The Krona rallied further
from late August’s 9-year versus the Euro and Stockholm’s OMX 30 stock index rose 0.7% after Sunday’s result saw the Sweden Democrats win almost 18% of the vote, forcing the ruling coalition to invite discussions with the opposition
about forming a left-right government.
Gold prices dropped to $1192 after it already fallen through what analysts called “key support” at $1200 again last Friday.
Silver and platinum, in contrast, started the week marginally higher, each rising by around 0.2% each.
“[Friday’s] strong US nonfarm payrolls led to some modest downward pressure on gold,” says National Australia Bank economist John Sharma .
“Going forward, as long as the Dollar is strong, gold will remain constrained.”
The giant gold-backed SPDR Gold Trust (NYSEArca:GLD) saw an outflow of nearly 10 tonnes last week.

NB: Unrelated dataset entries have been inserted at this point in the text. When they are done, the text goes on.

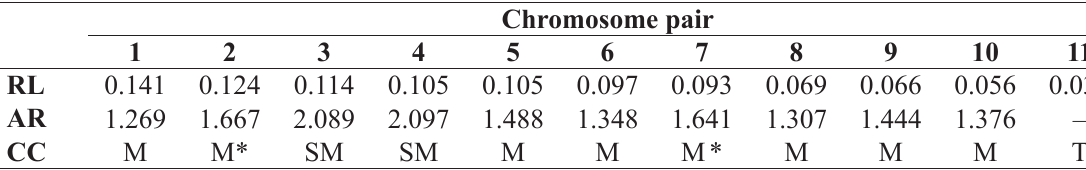
Table 5. Morphometric parameters of the chromosomes of Physalaemus araxa sp. nov.; chromosomal classification according to their centromeric position followed Green & Sessions (1991). Abbreviations: AR = arm ratio; RL = relative length; CC = centromeric classification: M = metacentric; SM = submetacentric; T = telocentric. Asterisks represent the pairs at the threshold between metacentric and submetacentric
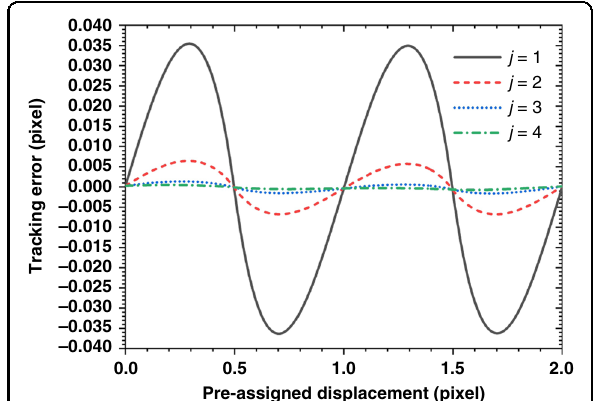
Fig. 3 Calculation (tracking) error of the INCC sub-pixel registration algorithms for rigid body translation images over a 0 – 2 pixel displacement range. The tracking error is reduced signi fi cantly by increasing the iteration number j from 1 to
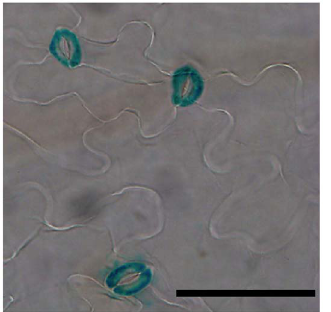
Figure 1. APK1b promoter direct GUS expression to the guard cells. GUS histochemical localisation of expression directed by the APK1b upstream gene promoter in leaves of 3 week old seedlings. Scale bar=50 m m.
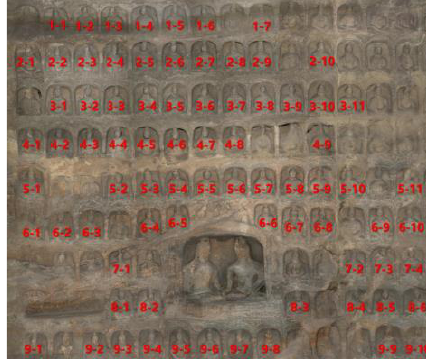
Figure 10. Schematic diagram of niche for Buddha numbering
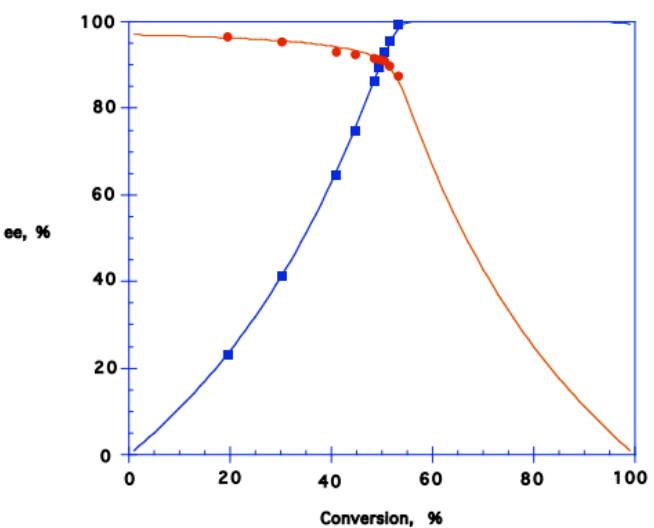
Figure 3. Enantiomeric excess ee (%) of chlorohydrin ( R )- 5a (blue squares) and the product ester ( S )- 6a (red circles) as functions of conversion (%). The enantiomeric ratio was determined to be E = 67 (“E&K calculator 2.1b0PPC” [24]). After 14 h, an ee of 99% for 5a was obtained at 53% conversion.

Holdings in gold ETFs worldwide have fallen by more than 124 tonnes since late April.
Latest data show that hedge funds and other leveraged speculators in Comex gold futures and options cut their bullish betting still further on gold as a group in the week-ending 4 September, but left their bearish betting unchanged.
Overall, that pushed the net short position of Managed Money traders to a new all-time record.
Speculators also raised their net bearish betting against silver to a new series record, according to the data published since 2006 by US regulator the Commodities Futures Trading Commission (CFTC), and built a fresh all-time record short position against platinum prices too.
US President Donald Trump at the weekend warned the government in Beijing
of further tariffs on Chinese imports, in addition to the $200 billion-worth of good already set to be with new levies in the few next days.
That would amount to imposing duties on nearly all Chinese exports to the US.
If the U.S. sells a car into China, there is a tax of 25%. If China sells a car into the U.S., there is a tax of 2%. Does anybody think that is FAIR? The days of the U.S. being ripped-off by other nations is OVER!
— Donald J. Trump (@realDonaldTrump) September 9, 2018
Beijing said it would respond accordingly if the United States took any new steps on trade.
Back in the financial markets, European equities held flat but Asian shares slumped again after Trump’s trade threats, extending the MSCI’s index of Asia-Pacific shares outside Japan’s worst weekly performance since mid-March.
Trump also warned suppliers of Apple
(Nasadq: AAPL), the US-listed tech giant, to move their production to the US to avoid the tariffs.
Crude oil meantime rebounded 0.5% from its biggest weekly loss in two months, pushed higher as US production stalled and further sanctions on world No.5 oil producer Iran are due to kick in from November.
With the Iranian currency already losing two thirds of it value since the return of US sanctions earlier this year, the central bank in Tehran has now given permission for licenced exchange offices to start importing gold along with foreign currency banknotes in an attempt to support the Rial against the rising greenback.